The copy you return should hold only the lines from the top of the data below through the line with "προσωπική χρήση. Απαγορεύεται", each duplicated exactly and with no pictures.

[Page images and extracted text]
§ §

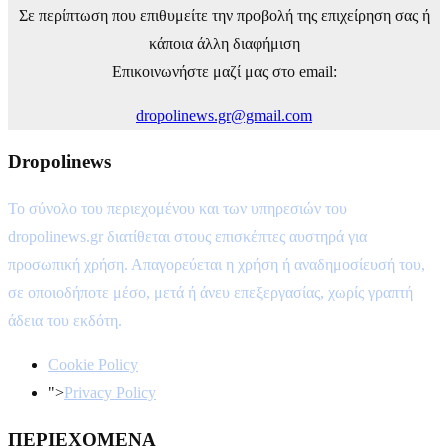
Σε περίπτωση που επιθυμείτε την προβολή της επιχείρηση σας ή
κάποια άλλη διαφήμιση
Επικοινωνήστε μαζί μας στο email:
dropolinews.gr@gmail.com
Dropolinews
Το σύνολο του περιεχομένου και των υπηρεσιών του
dropolinews.gr διατίθεται στους επισκέπτες αυστηρά για
προσωπική χρήση. Απαγορεύεται η χρήση ή αναδημοσίευσή του,
σε οποιοδήποτε μέσο, μετά ή άνευ επεξεργασίας, χωρίς γραπτή
άδεια του εκδότη.
Cookie Policy
">
Privacy Policy
ΠΕΡΙΕΧΟΜΕΝΑ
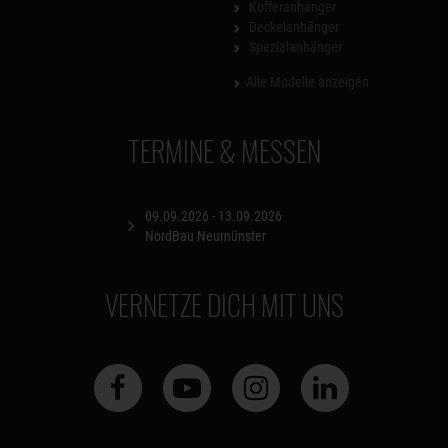
Kofferanhänger
Deckelanhänger
Spezialanhänger
Alle Modelle anzeigen
TERMINE & MESSEN
09.09.2026 - 13.09.2026
NordBau Neumünster
VERNETZE DICH MIT UNS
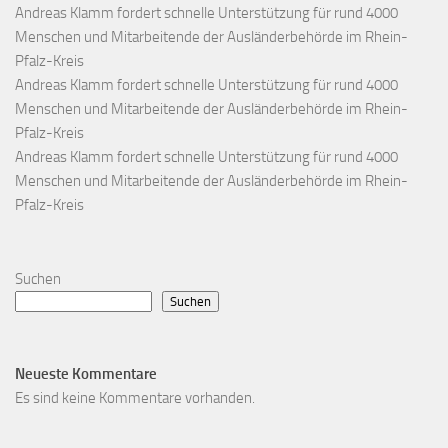
Andreas Klamm fordert schnelle Unterstützung für rund 4000
Menschen und Mitarbeitende der Ausländerbehörde im Rhein-
Pfalz-Kreis
Andreas Klamm fordert schnelle Unterstützung für rund 4000
Menschen und Mitarbeitende der Ausländerbehörde im Rhein-
Pfalz-Kreis
Andreas Klamm fordert schnelle Unterstützung für rund 4000
Menschen und Mitarbeitende der Ausländerbehörde im Rhein-
Pfalz-Kreis
Suchen
Suchen
Neueste Kommentare
Es sind keine Kommentare vorhanden.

§ §

• _Response for this exercise_:
Σε περίπτωση που επιθυμείτε την προβολή της επιχείρηση σας ή
κάποια άλλη διαφήμιση
Επικοινωνήστε μαζί μας στο email:
dropolinews.gr@gmail.com
Dropolinews
Το σύνολο του περιεχομένου και των υπηρεσιών του
dropolinews.gr διατίθεται στους επισκέπτες αυστηρά για
προσωπική χρήση. Απαγορεύεται η χρήση ή αναδημοσίευσή του,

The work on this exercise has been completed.